Saying Thank You

When it’s cold or raining outside, I help with dismissal at work. I go outside and help make sure that kids get safely and quickly to their cars. I might get cold or wet-or both. My hair might get messed up. But really, it’s not a big deal; it’s part of my job. One recent morning, my boss gave me a bag of caramel corn as a thank-you for helping with dismissal.

It’s not a big deal. I don’t mind going outside for a short amount of time to help the kiddos. Yes, my fingers or toes might get cold. My hair might get messed up. But I don’t really mind it. Who cares what my hair looks like after 3pm? I can put it in a ponytail or messy bun.
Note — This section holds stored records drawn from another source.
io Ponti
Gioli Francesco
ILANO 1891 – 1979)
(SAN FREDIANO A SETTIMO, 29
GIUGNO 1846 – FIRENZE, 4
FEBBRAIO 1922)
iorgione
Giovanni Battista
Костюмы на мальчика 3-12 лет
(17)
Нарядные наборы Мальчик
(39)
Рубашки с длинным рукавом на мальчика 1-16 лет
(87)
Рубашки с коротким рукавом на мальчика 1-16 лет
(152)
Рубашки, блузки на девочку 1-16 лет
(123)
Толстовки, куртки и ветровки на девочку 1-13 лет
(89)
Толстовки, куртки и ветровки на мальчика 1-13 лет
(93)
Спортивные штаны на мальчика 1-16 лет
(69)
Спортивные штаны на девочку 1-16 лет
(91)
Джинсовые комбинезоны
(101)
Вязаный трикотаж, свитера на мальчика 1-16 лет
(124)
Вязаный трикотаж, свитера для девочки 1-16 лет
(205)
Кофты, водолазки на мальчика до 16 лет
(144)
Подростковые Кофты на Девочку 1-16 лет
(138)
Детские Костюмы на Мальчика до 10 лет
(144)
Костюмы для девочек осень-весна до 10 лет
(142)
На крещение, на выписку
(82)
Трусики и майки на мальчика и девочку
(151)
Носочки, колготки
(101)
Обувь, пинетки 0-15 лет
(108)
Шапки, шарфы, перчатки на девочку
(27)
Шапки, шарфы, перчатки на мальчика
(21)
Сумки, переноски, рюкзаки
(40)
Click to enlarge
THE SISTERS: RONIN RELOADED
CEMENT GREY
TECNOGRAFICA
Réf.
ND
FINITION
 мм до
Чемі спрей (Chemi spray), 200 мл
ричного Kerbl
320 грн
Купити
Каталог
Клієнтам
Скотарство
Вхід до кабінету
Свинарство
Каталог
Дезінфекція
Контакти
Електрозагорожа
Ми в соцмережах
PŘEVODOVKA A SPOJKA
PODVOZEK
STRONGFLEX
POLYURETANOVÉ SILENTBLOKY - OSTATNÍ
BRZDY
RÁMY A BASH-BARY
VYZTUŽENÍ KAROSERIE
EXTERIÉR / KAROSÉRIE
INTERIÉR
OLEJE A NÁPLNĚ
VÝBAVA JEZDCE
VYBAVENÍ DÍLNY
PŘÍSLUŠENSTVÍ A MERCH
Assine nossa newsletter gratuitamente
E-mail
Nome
The thing that struck me is the act of thanking me. This is a situation where it really is the thought that counts. A bag of caramel corn is a simple way of saying “Hey, I noticed that thing that you did.” It’s important to acknowledge people when you notice them doing something.
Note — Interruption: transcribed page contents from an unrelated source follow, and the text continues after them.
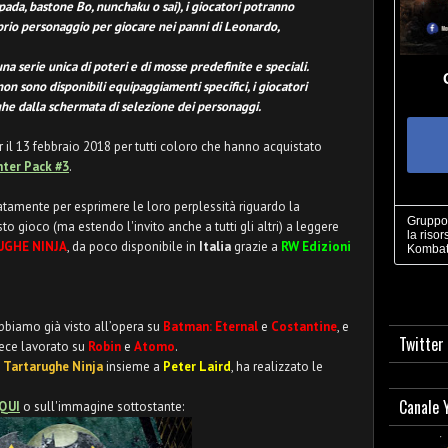
pada, bastone Bo, nunchaku o sai), i giocatori potranno
rio personaggio per giocare nei panni di Leonardo,
a serie unica di poteri e di mosse predefinite e speciali.
on sono disponibili equipaggiamenti specifici, i giocatori
ghe dalla schermata di selezione dei personaggi.
r il 13 febbraio 2018 per tutti coloro che hanno acquistato
hter Pack #3
.
vatamente per esprimere le loro perplessità riguardo la
Gruppo 
o gioco (ma estendo l'invito anche a tutti gli altri) a leggere
la risor
GHE NINJA
, da poco disponibile in
Italia
grazie a
RW Edizioni
Kombat
abbiamo già visto all’opera su
Batman: Eternal
e
Costantine
, e
Twitter
vece lavorato su
Robin
e
Atomo
.
e
Tartarughe Ninja
insieme a
Peter Laird
, ha realizzato le
Canale 
QUI
o sull'immagine sottostante:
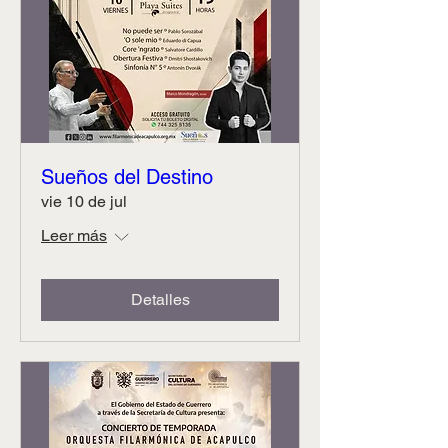
Sueños del Destino
vie 10 de jul
Leer más
Detalles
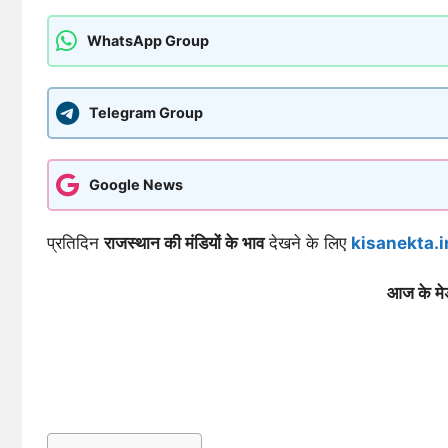
WhatsApp Group
Telegram Group
Google News
प्रतिदिन
राजस्थान की मंडियों के भाव
देखने के लिए
kisanekta.i
आज के म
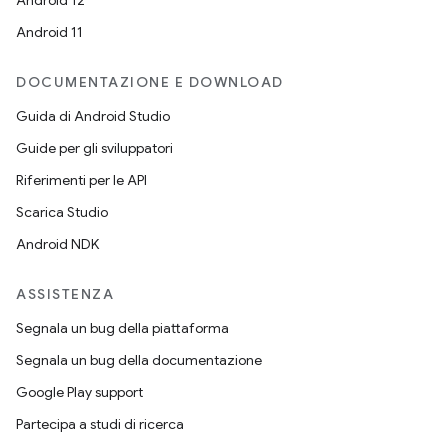
Android 12
Android 11
DOCUMENTAZIONE E DOWNLOAD
Guida di Android Studio
Guide per gli sviluppatori
Riferimenti per le API
Scarica Studio
Android NDK
ASSISTENZA
Segnala un bug della piattaforma
Segnala un bug della documentazione
Google Play support
Partecipa a studi di ricerca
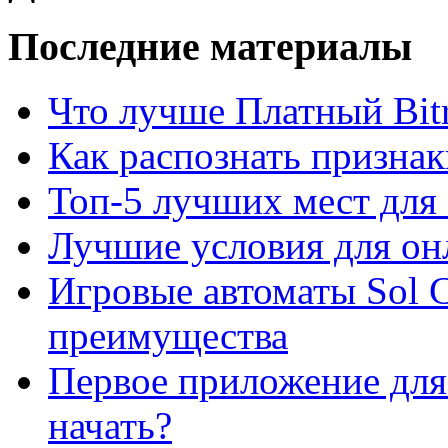
Последние материалы
Что лучше Платный Bitr
Как распознать призна
Топ-5 лучших мест для 
Лучшие условия для он
Игровые автоматы Sol C
преимущества
Первое приложение для 
начать?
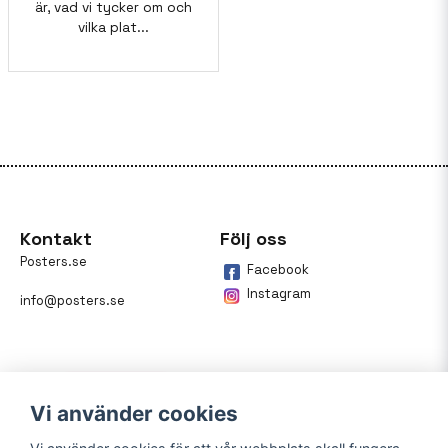
är, vad vi tycker om och
vilka plat...
Kontakt
Följ oss
Posters.se
Facebook
Instagram
info@posters.se
Vi använder cookies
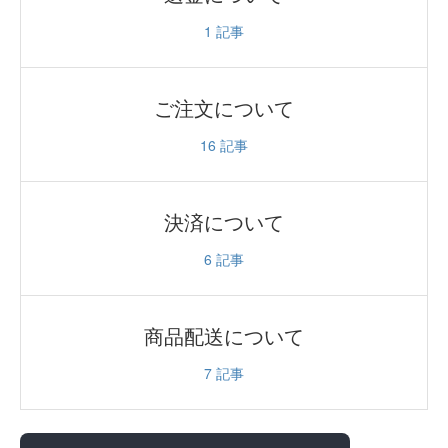
1
記事
ご注文について
16
記事
決済について
6
記事
商品配送について
7
記事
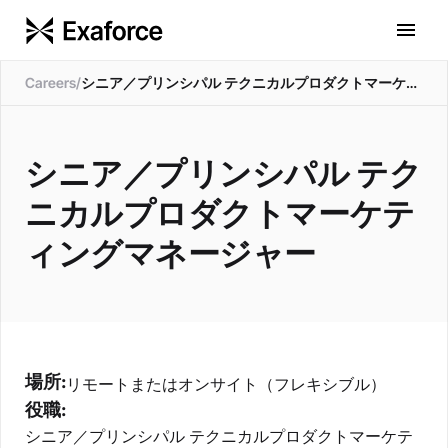
Careers
/
シニア／プリンシパル テクニカルプロダクトマーケティングマネージャー
シニア／プリンシパル テク
ニカルプロダクトマーケテ
ィングマネージャー
場所:
リモートまたはオンサイト（フレキシブル）
役職:
シニア／プリンシパル テクニカルプロダクトマーケテ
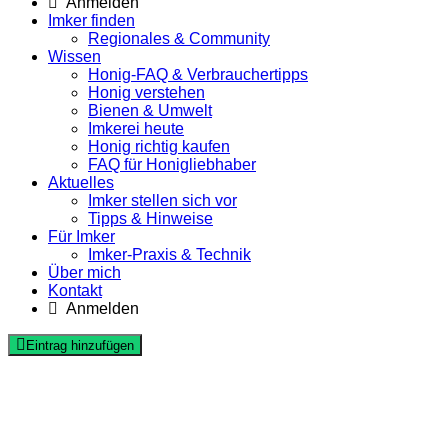
Anmelden
Imker finden
Regionales & Community
Wissen
Honig-FAQ & Verbrauchertipps
Honig verstehen
Bienen & Umwelt
Imkerei heute
Honig richtig kaufen
FAQ für Honigliebhaber
Aktuelles
Imker stellen sich vor
Tipps & Hinweise
Für Imker
Imker-Praxis & Technik
Über mich
Kontakt
Anmelden
Eintrag hinzufügen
This is something that I’ve been thinking about lately. It’s important to acknowledge people. Thanking people who help you, acknowledging people who work in stores-these things are important. At some point in my early twenties, I started making a point of saying “You too” to every person who said “Have a nice day” to me. Next, I started meaning it. And then, I started saying it to people who hadn’t said it to me. I’m no better or worse than the people who stock shelves at Target. People who make drinks at Starbucks are doing something for you. Yes, they’re getting paid for it, but they’re doing a service for you.
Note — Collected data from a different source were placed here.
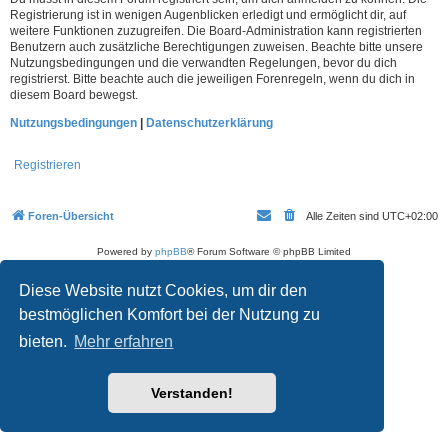
Registrierung ist in wenigen Augenblicken erledigt und ermöglicht dir, auf
weitere Funktionen zuzugreifen. Die Board-Administration kann registrierten
Benutzern auch zusätzliche Berechtigungen zuweisen. Beachte bitte unsere
Nutzungsbedingungen und die verwandten Regelungen, bevor du dich
registrierst. Bitte beachte auch die jeweiligen Forenregeln, wenn du dich in
diesem Board bewegst.
Nutzungsbedingungen
|
Datenschutzerklärung
Registrieren
Foren-Übersicht
Alle Zeiten sind
UTC+02:00
Powered by
phpBB
® Forum Software © phpBB Limited
Deutsche Übersetzung durch
phpBB.de
Datenschutz
|
Nutzungsbedingungen
Diese Website nutzt Cookies, um dir den
bestmöglichen Komfort bei der Nutzung zu
bieten.
Mehr erfahren
Verstanden!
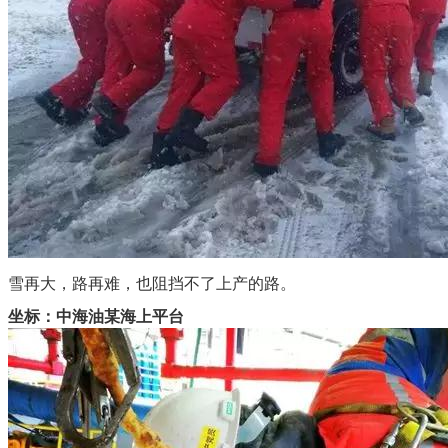
雪再大，路再难，也阻挡不了上产的路。
坐标：中海油某海上平台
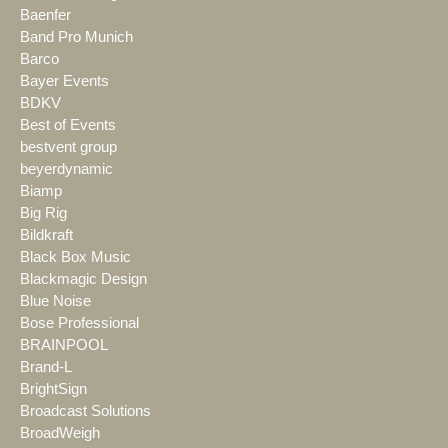
Baenfer
Band Pro Munich
Barco
Bayer Events
BDKV
Best of Events
bestvent group
beyerdynamic
Biamp
Big Rig
Bildkraft
Black Box Music
Blackmagic Design
Blue Noise
Bose Professional
BRAINPOOL
Brand-L
BrightSign
Broadcast Solutions
BroadWeigh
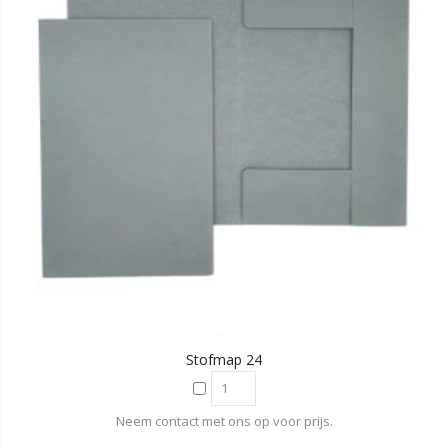
Stofmap 24
Neem contact met ons op voor prijs.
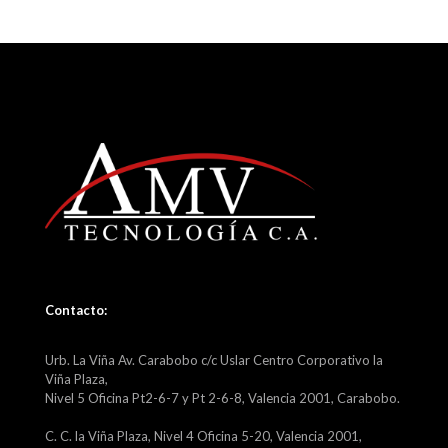
Contacto:
Urb. La Viña Av. Carabobo c/c Uslar Centro Corporativo la
Viña Plaza,
Nivel 5 Oficina Pt2-6-7 y Pt 2-6-8, Valencia 2001, Carabobo.
C. C. la Viña Plaza, Nivel 4 Oficina 5-20, Valencia 2001,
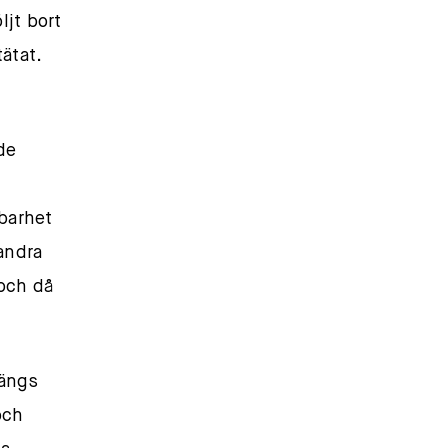
ljt bort
ätat.
de
barhet
andra
och då
tängs
och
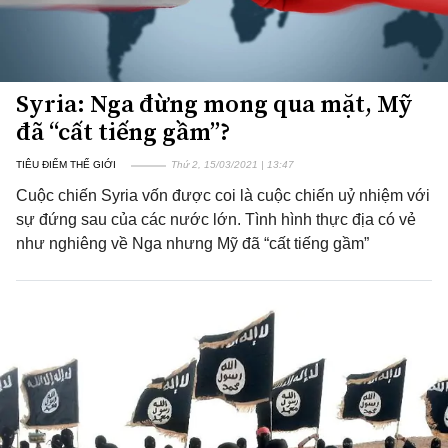
Syria: Nga đừng mong qua mặt, Mỹ
đã “cất tiếng gầm”?
TIÊU ĐIỂM THẾ GIỚI
Thứ 2, 15/03/2021 | 13:47
Cuộc chiến Syria vốn được coi là cuộc chiến uỷ nhiệm với
sự đứng sau của các nước lớn. Tình hình thực địa có vẻ
như nghiêng về Nga nhưng Mỹ đã “cất tiếng gầm”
It’s important to treat people with respect and dignity. We need to make a habit of noticing other people. One of the things that I’ve really learned in the past few months is how easy it is to get focused in our own worlds and ignore the world around us. It’s easy to ignore or shut out people who disagree with us. It’s easy to overlook people.

But if we want to make the world a better place, we need to treat people better. We need to be more respectful of other people. Sometimes, that just means asking someone how they’re doing or wishing them a good day. If we treat others with intentional kindness, we will contribute to making the world a better place. And that’s what will really change the world-small acts stemming from genuine kindness.

Let’s do that. Let’s live with genuine kindness. Let’s make the world a better place.

“Not all of us can do great things. But we can do small things with great love.”